Off-site backups are an obvious area where the cloud can be a practical alternative to traditional off-site solutions. For regulatory and disaster recovery purposes most businesses need to maintain an offsite backup. These backups are often still in tape format. Maintaining an offsite storage service is an expense and there isn’t immediate access to the media. Plus, there is a high rate of failure when performing restores from tape. Moving your offsite backups to the cloud can address these issues. The cloud is immediately available plus the digital backup is more reliable. Of course since connection latency is more of an issue with the cloud than it is with on-premise infrastructure one important consideration for cloud-based backups is the time to backup and to restore. The backup time isn’t so much of an issue because that can be staged. Cloud restores can be speed up by utilizing network and data compression or low latency connections like ExpressRoute.
DR and HA
One of the places where the cloud makes the most sense is in the area of disaster recovery. The cloud can be a practical and cost effective alternative to a physical disaster recovery site. Establishing and maintaining a physical DR site can be a very expensive undertaking leaving it out of reach for many smaller and medium sized organizations. The cloud can be an affordable alternative for many of these organizations. Various types of technologies like Hyper-V Replica, VMware Replication and various third party products can replicate your on-premise virtual machines to cloud-based IaaS VMs. This enables you to have near-real time VM replicas in the cloud that can be enabled very rapidly in the event of a disaster. This type of solution leverages cloud storage and provides a disaster recovery solution that your normal day-to-day operations do not depend on. The cloud is utilized for off-site storage and possibly a temporary operations center if your on-premise data center fails.

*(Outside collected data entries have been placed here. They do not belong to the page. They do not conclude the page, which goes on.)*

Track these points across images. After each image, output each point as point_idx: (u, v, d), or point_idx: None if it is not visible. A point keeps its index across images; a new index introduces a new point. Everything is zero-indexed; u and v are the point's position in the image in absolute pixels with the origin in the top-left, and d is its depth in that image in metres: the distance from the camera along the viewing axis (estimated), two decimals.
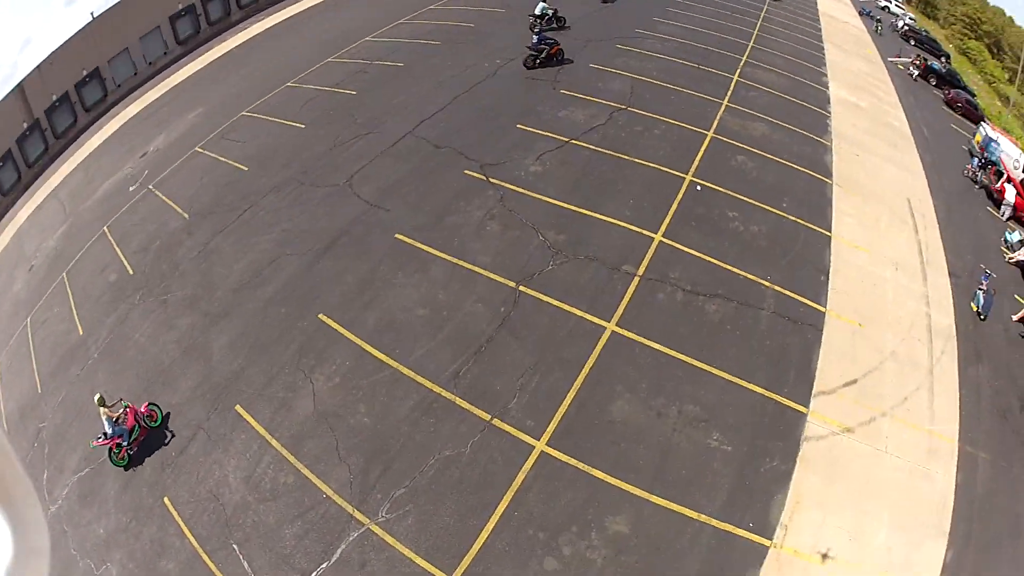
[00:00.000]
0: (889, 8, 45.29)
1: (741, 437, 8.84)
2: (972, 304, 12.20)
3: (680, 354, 9.80)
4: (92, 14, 32.42)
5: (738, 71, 19.92)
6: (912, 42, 35.30)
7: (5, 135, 28.47)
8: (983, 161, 19.09)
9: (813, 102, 19.25)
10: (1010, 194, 17.06)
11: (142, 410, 11.15)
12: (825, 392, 9.50)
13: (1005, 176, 17.76)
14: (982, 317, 11.96)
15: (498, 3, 27.08)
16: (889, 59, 27.92)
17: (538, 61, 19.52)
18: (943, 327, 11.37)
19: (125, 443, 11.05)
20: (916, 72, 27.25)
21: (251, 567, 8.25)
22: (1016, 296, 13.30)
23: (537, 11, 22.64)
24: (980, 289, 12.23)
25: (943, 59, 34.33)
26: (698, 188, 13.28)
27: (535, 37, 19.60)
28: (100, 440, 10.84)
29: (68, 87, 31.60)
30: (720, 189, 13.48)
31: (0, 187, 27.89)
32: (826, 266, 12.05)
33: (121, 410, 11.10)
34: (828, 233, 12.91)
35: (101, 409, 10.90)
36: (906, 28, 37.39)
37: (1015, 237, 14.92)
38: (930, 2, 59.04)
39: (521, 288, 11.17)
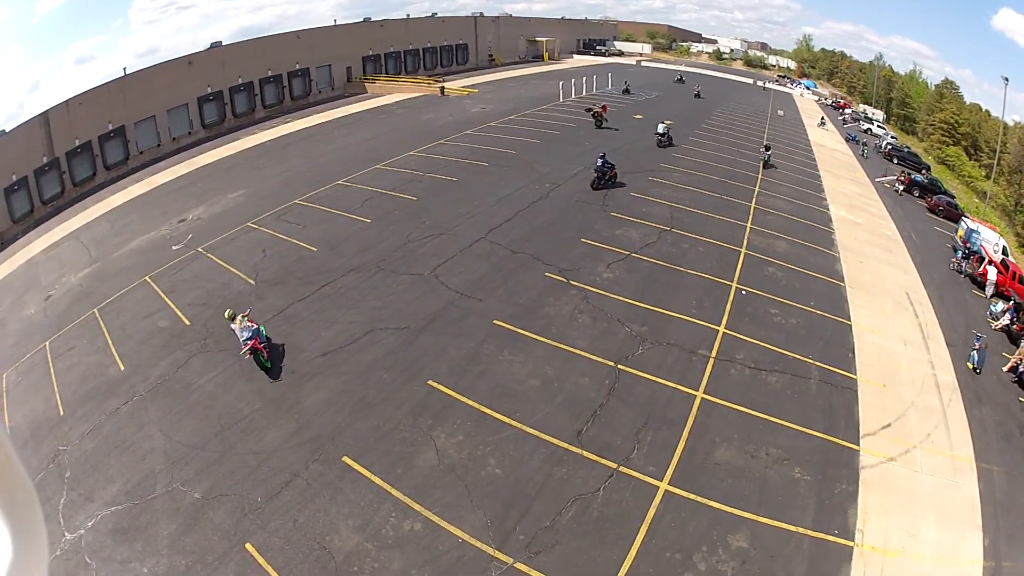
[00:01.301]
0: (872, 130, 53.41)
1: (816, 469, 11.60)
2: (968, 363, 16.32)
3: (757, 412, 12.85)
4: (124, 69, 34.91)
5: (754, 199, 25.49)
6: (895, 160, 41.97)
7: (24, 161, 29.44)
8: (966, 252, 23.94)
9: (819, 222, 24.69)
10: (992, 274, 21.62)
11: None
12: (870, 434, 12.95)
13: (987, 260, 22.46)
14: (978, 372, 16.08)
15: (532, 135, 32.03)
16: (876, 180, 34.40)
17: (601, 182, 23.51)
18: (947, 382, 15.41)
19: (263, 341, 12.89)
20: (901, 187, 33.42)
21: None
22: (1004, 353, 17.45)
23: (660, 129, 28.88)
24: (974, 349, 16.33)
25: (924, 171, 40.71)
26: (743, 293, 17.62)
27: (599, 160, 23.67)
28: (246, 346, 12.66)
29: (92, 136, 32.25)
30: (760, 293, 17.61)
31: (12, 213, 28.90)
32: (851, 345, 15.92)
33: (247, 312, 13.60)
34: (848, 322, 17.13)
35: (234, 323, 12.94)
36: (889, 147, 44.12)
37: (999, 308, 19.47)
38: (909, 117, 68.33)
39: (620, 366, 13.63)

Another closely related area is application availability. Technologies like SQL Server’s AlwaysOn Availability Groups can protect your on-premise of even cloud databases by using cloud-based VMs as asynchronous secondary replicas. For instance, you could setup a SQL Server AlwaysOn Availability Group that had synchronous on-premise secondary replicas that provided automatic failover and high availability and at the same time have asynchronous secondary replicas in Azure. If there was a site failure or a problem with the synchronous replica then the asynchronous replicas in Azure can be manually failed over to over with little to no data loss.
Another area where the cloud makes sense is for startups or other smaller businesses that are in need of an infrastructure update. For businesses where there’s no existing infrastructure or businesses that have aging infrastructure that needs to be replaced buying all new on-premise infrastructure can be a significant expense. Taking advantage of cloud technologies can enable business to get up and running without needing to capitalize a lot of their equipment costs.
Cloud technology still isn’t for everyone – perhaps especially not for DBAs and database professions -- but there are still areas where it makes sense to leverage cloud technologies.